Jetzt zum Antrag „Operationelles Programm Thüringens für die Förderperiode 2007 bis 2013“. Zunächst noch einmal - Herr Bergemann, und das gestehe ich gern zu - herzlichen Dank, Herr Wucherpfennig für die ausführlichen Darstellungen. So ist, glaube ich, ein vernünftiges Zusammenarbeiten möglich. Das Gleiche gilt natürlich auch für Minister Reinholz.

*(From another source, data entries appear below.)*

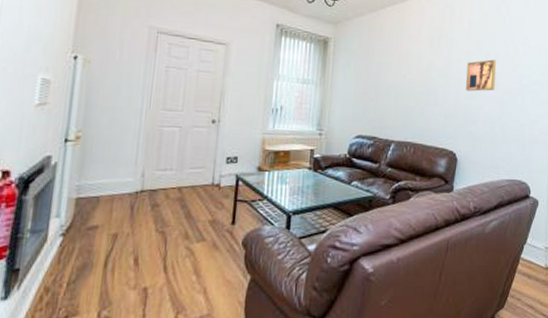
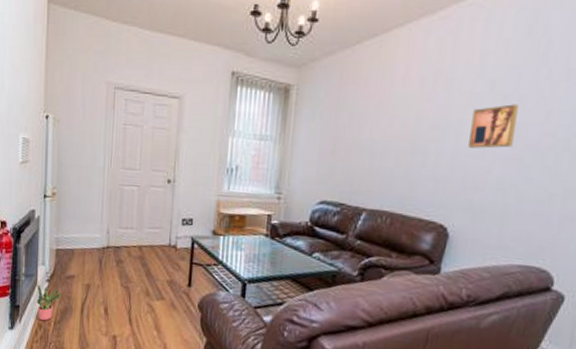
potted plant: none [44,240,81,283] -> present [36,284,62,321]

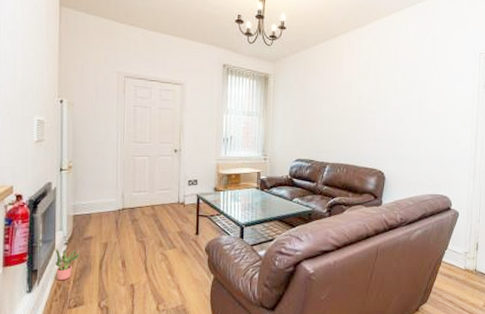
wall art: present [468,104,518,149] -> none [393,87,421,117]

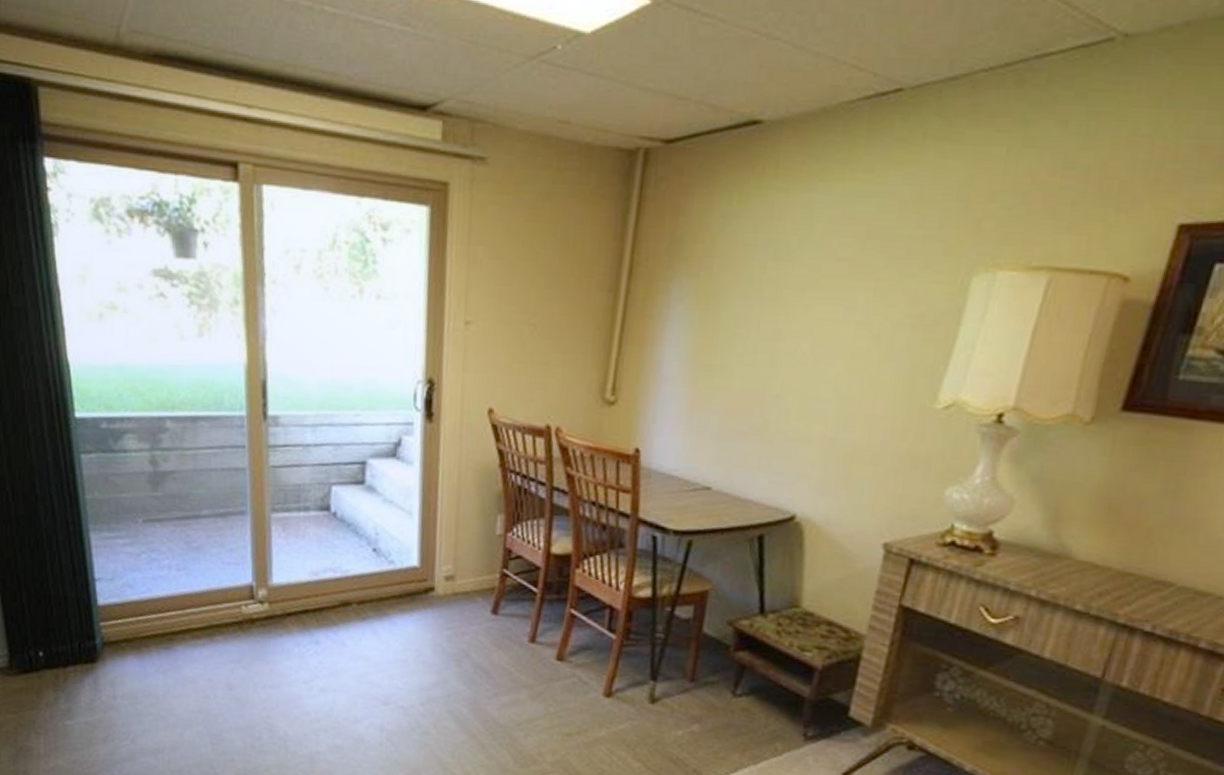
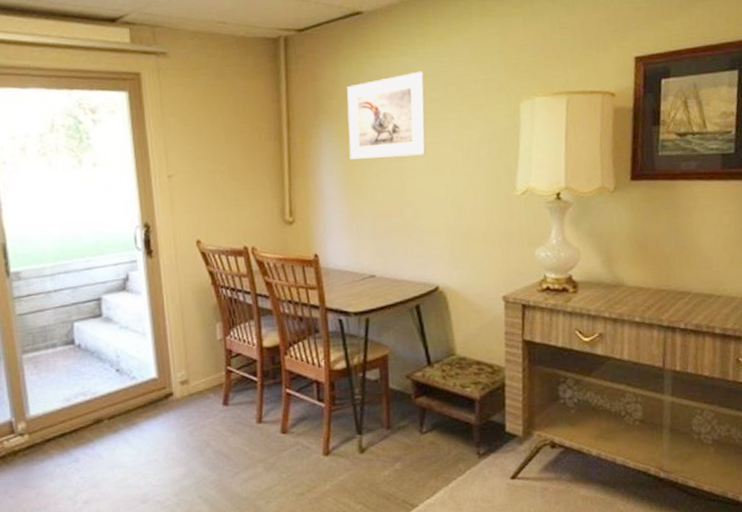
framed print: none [705,215,836,336] -> present [347,71,426,159]

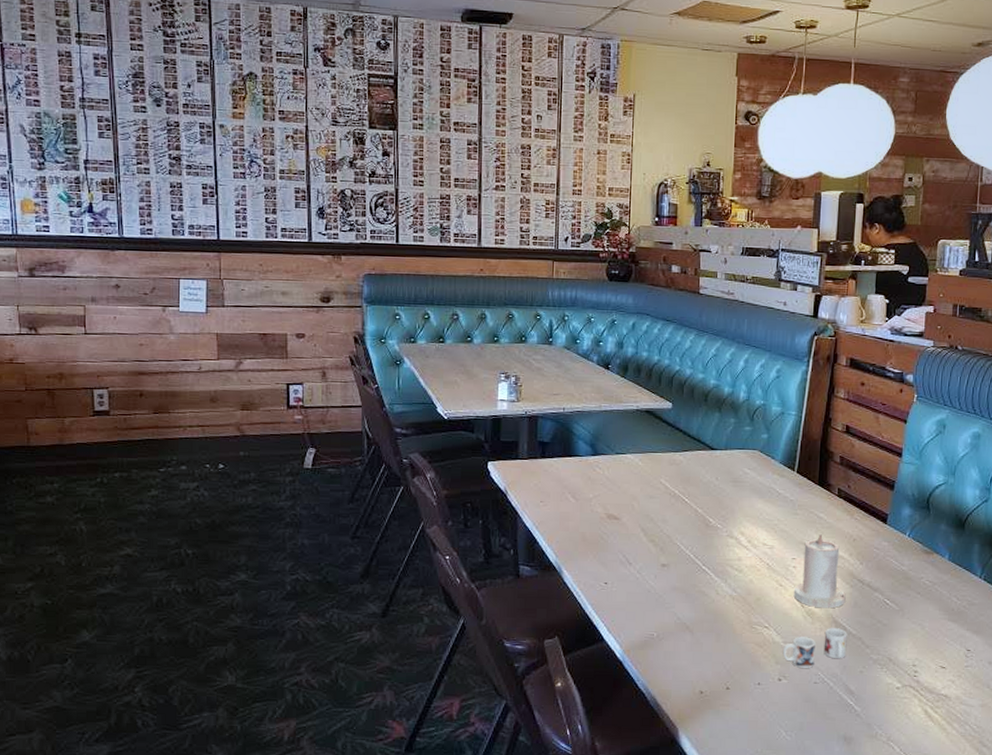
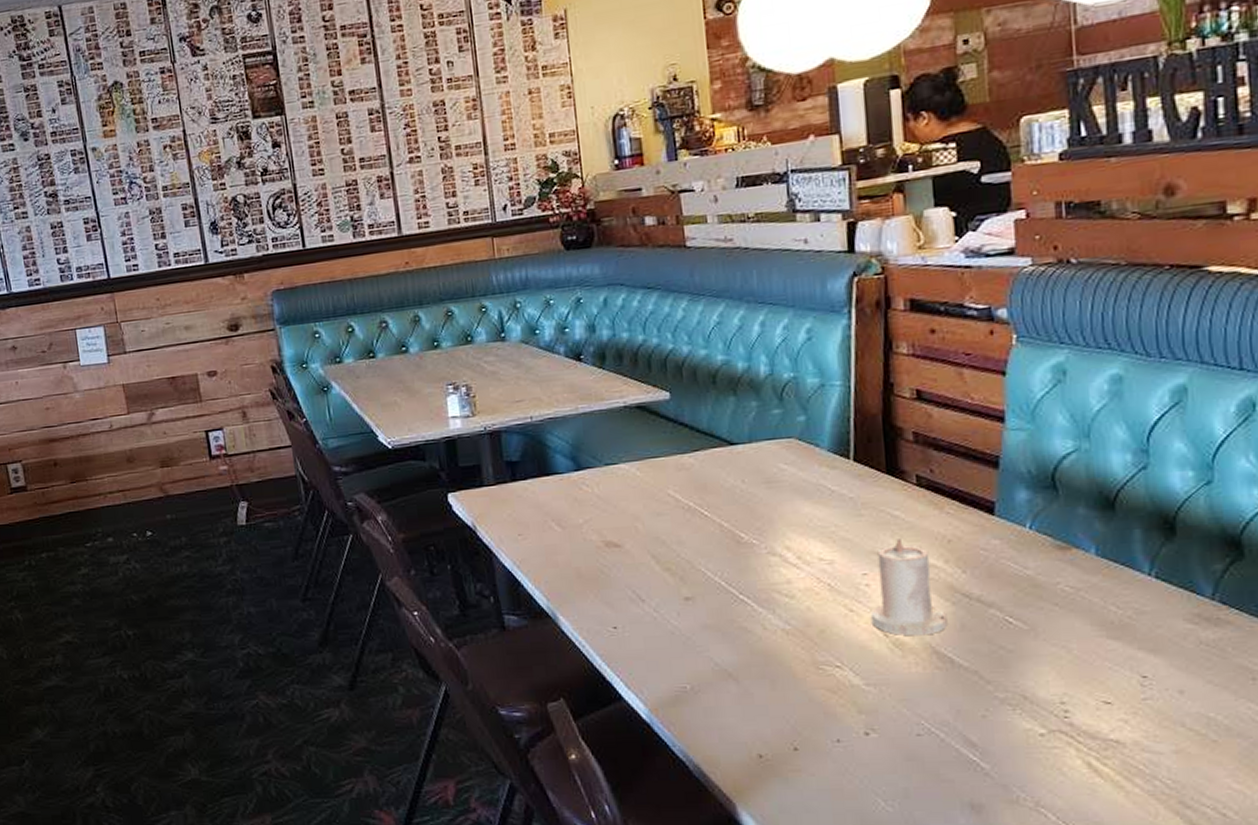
mug: present [783,628,848,668] -> none [866,660,959,717]

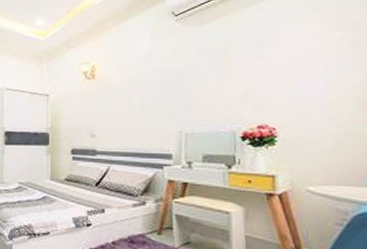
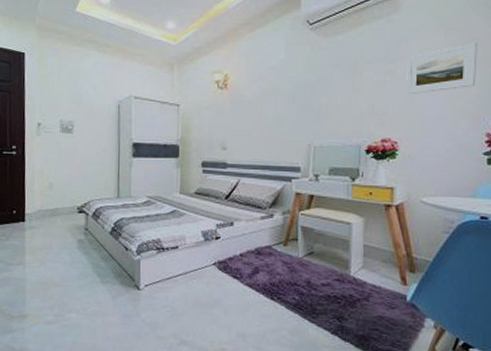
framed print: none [279,26,360,81] -> present [406,43,477,95]

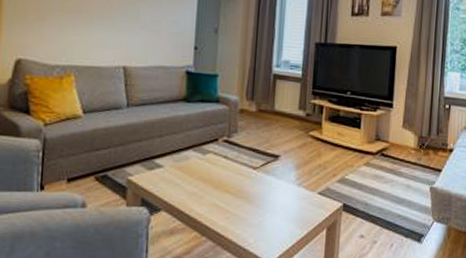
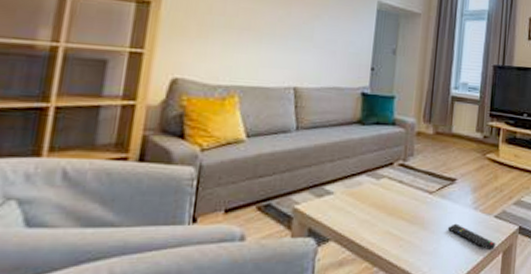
remote control: none [271,198,320,226] -> present [447,223,496,251]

Meine Damen und Herren, zweifelsfrei sind die Fördermittel der Europäischen Union ein wichtiges - das ist auch, glaube ich, aus den bisherigen Diskussionen deutlich geworden -, wenn nicht sogar das wichtigste Mittel und Instrument, um in Thüringen Aufgaben auf den Weg zu bringen und Mitfinanzierungsanteile zu realisieren. Zweifellos gibt es aus den letzten Jahren auch sehr viel Positives, was diese Förderung erreicht hat. Aber die nüchterne Bilanz dieser und der vergangenen Förderperiode verlangt auch, dass wir zur Kenntnis nehmen, dass trotz eines weiteren Anstiegs der Beschäftigung im verarbeitenden Gewerbe die Zahl der Erwerbstätigen am Arbeitsort, die Zahl der sozialversicherungspflichtig Beschäftigten weiter rückläufig und noch kein nachhaltiger Aufschwung in Thüringen erreicht ist. Ausdruck dessen ist auch, dass Thüringen immer noch Ziel-1-Gebiet ist. Zu fragen ist, ob diese Situation wirklich nur auf das Handeln der Bundesregierung zurückzuführen ist oder ob es dort nicht auch auf Landesebene und insbesondere in der Landesregierung Verantwortung geben muss und ob diese Verantwortung auch dazu benutzt werden muss, um umzusteuern oder in eine andere Richtung zu steuern, um die Effekte zu vergrößern.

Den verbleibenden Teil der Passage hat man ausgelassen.